Zum Schluss seiner kurzweiligen Vorstellung der Heilpflanzenwelt sprach Apotheker Siemer noch an, dass die Inhaltsstoffe je nach Pflanzenart in den unterschiedlichsten Pflanzenteilen konzentriert sein können. Sehr wichtig seien der Zeitpunkt der Ernte, die Behandlung der Pflanzen, ihre Trocknung und Zubereitung – hier war der Apotheker so richtig in seinem Element.
Auf plattdeutsch stellte Siemer abschließend die Frage nach der lateinischen Sprache in der Apotheke. Es habe auch mit Plattdeutsch und der jeweiligen Muttersprache zu tun, So verstehe man unter Kuhblume oder Butterblume in Deutschland je nach Gegend 5 bis 6 verschiedene Pflanzen, darunter vom Löwenzahn bis Hahnenfuß. Zum Teil seien dies Heilpflanzen, zum Teil aber auch Giftpflanzen.

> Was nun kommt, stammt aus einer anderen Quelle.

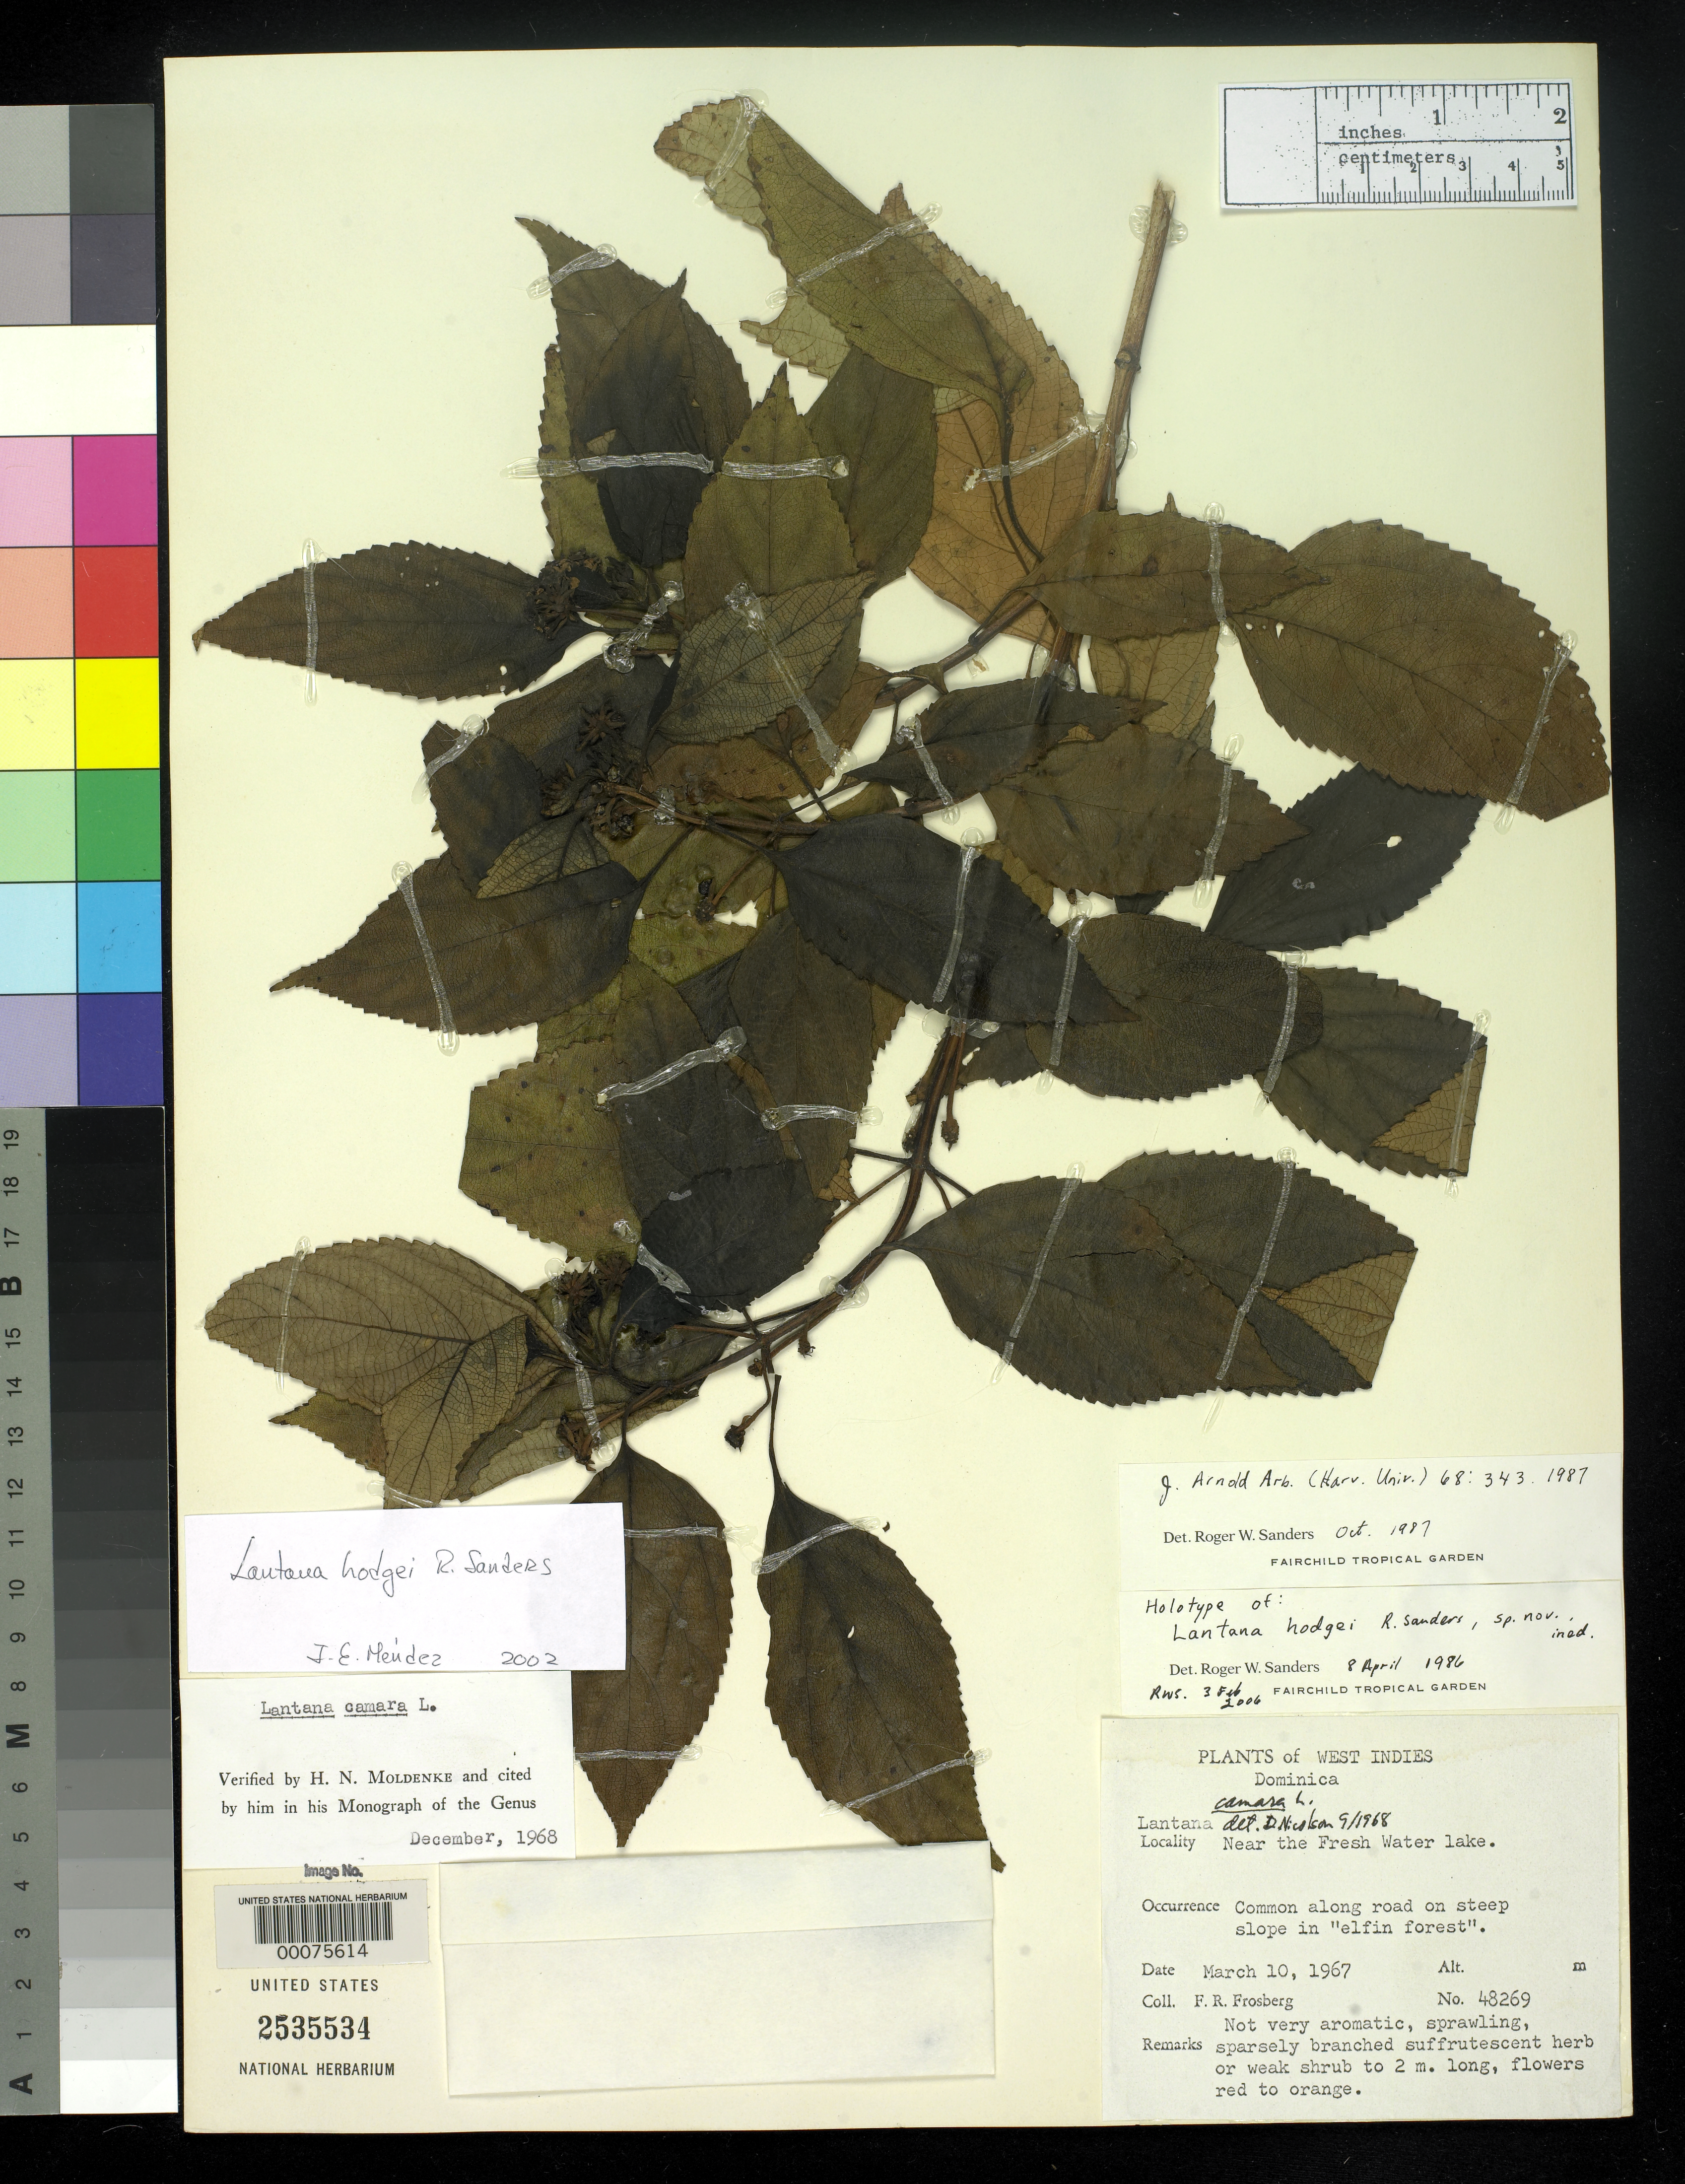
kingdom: Plantae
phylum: Tracheophyta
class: Magnoliopsida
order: Lamiales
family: Verbenaceae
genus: Lantana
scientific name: Lantana hodgei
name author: Sanders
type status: Holotype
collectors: F. R. Fosberg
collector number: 48269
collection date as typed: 10 Mar 1967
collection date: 1967-03-10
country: Dominica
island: Dominica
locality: Near fresh water lake, steep slope in "elfin forest".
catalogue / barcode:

So könne die lateinische Bezeichnung mit eindeutiger Pflanzenzuordnung Leben retten.
Der lang anhaltende Beifall, so Heimatvereins-Vorsitzender Franz Buitmann, beweise, dass Apotheker Siemer bei den Zuhörern große Zustimmung gefunden habe. Ein Präsent „mit Heilkräutern anderer Natur“ solle der Dank des Heimatvereins für den interessanten und vor allem lehrreichen Vortrag sein.